La distinction entre vice caché et vice apparent suscite toujours des difficultés : qu’est-ce qu’un vice caché ? Quand devient-il apparent et pour quel acquéreur le devient-il ? Telles étaient les questions qui se posaient ici à la Cour de cassation.
Dans cette affaire, les particuliers vendent à d’autres particuliers une maison avec piscine. Ayant constaté l’apparition de fissures sur les murs et les façades de leur maison ainsi que sur la piscine, les acquéreurs ont, après expertise judiciaire, assigné les vendeurs aux fins d’indemnisation de leurs préjudices sur le fondement de la garantie des vices cachés.

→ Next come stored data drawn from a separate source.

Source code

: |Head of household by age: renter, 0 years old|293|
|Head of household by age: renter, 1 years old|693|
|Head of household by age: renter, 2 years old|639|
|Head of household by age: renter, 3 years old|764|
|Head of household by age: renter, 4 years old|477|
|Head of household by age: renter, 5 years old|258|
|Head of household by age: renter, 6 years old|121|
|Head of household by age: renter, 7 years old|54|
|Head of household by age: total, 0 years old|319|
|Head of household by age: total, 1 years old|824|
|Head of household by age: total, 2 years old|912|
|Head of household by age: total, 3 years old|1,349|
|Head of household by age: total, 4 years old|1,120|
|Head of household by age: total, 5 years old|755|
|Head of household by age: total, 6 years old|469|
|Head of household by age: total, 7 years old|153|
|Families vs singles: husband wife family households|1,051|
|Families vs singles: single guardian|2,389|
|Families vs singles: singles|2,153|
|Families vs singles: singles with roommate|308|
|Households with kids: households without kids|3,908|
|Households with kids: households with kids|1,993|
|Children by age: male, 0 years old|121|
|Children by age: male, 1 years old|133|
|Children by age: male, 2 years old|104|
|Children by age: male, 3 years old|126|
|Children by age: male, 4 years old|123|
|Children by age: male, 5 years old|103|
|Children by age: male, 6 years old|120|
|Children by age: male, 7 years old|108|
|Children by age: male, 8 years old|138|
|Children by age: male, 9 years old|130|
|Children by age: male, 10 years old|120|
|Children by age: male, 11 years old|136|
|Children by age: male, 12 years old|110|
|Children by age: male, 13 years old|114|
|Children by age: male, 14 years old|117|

La cour d’appel de Nîmes, dans un arrêt du 3 mars 2022, condamne les vendeurs qui forment un pourvoi en cassation (CA Nîmes, 3 mars 2022, n° 20/03396 N° Lexbase : A37217PI). Ils exposent, notamment, que les fissures étaient apparentes lors de la vente. Ce n’était pas exactement la motivation des conseillers. Les fissures affectant les murs porteurs, les cloisons, les carrelages et les plafonds ont pour origine l’inadaptation des fondations au sol d’assise et présentent un caractère évolutif. Ils ont, en outre, relevés que si les acquéreurs avaient constaté, lors de visites préalables à la vente, la présence de traces de fissures, ils ne pouvaient, n’étant ni des professionnels du bâtiment ni tenus de se faire accompagner par un homme de l’art, se convaincre du vice dans son ampleur et ses conséquences.
Le vice ne présentait donc pas un caractère apparent.
La qualité de professionnel ou de profane de l’acheteur n’est, évidemment, pas indifférente pour savoir si un vice est ou non susceptible d’être décelé par lui. Naturellement, la jurisprudence est davantage encline à admettre le caractère occulte du vice lorsqu’il est invoqué par un acheteur profane. La jurisprudence ne parait exiger que l’examen et les vérifications auxquelles procèderaient tout homme de diligence moyenne, c’est-à-dire tout acheteur sérieux.
La question de savoir si l’acquéreur doit se faire accompagner par un homme de l’art est ancienne (pour exemple, « Notion de vice apparent dans une vente d’immeuble », O. Tournafond, D. 1990, p. 117) et les juges considèrent, à juste titre, que cela serait rajouter au texte une condition qu’il ne prévoit pas (Cass. civ. 3, 3 mai 1989, n° 87-18.908 N° Lexbase : A3139AHQ).
La jurisprudence est, depuis, sans cesse confirmée (pour exemple, Cass. civ. 3, 4 février 2004, n° 02-18.029, FS-P+B N° Lexbase : A2373DBI).
L’autre intérêt de cet arrêt concerne le caractère évolutif des désordres. Même en voyant les fissures lors de la vente, l’acquéreur, parce qu’il est profane, ne pouvait pas savoir qu’elles allaient s’aggraver.
Là encore, cet arrêt reprend une solution classique selon laquelle le vice n’est pas apparent au sens de l’article 1642 du Code civil N° Lexbase : L1744AB9 lorsque l’acheteur, bien qu’il ait pu en connaître l’existence, n’était pas en mesure d’en estimer l’ampleur et les conséquences (pour exemple, Cass. civ. 3, 14 mars 2012, n° 11-10.861, FS-P+B N° Lexbase : A8791IEC).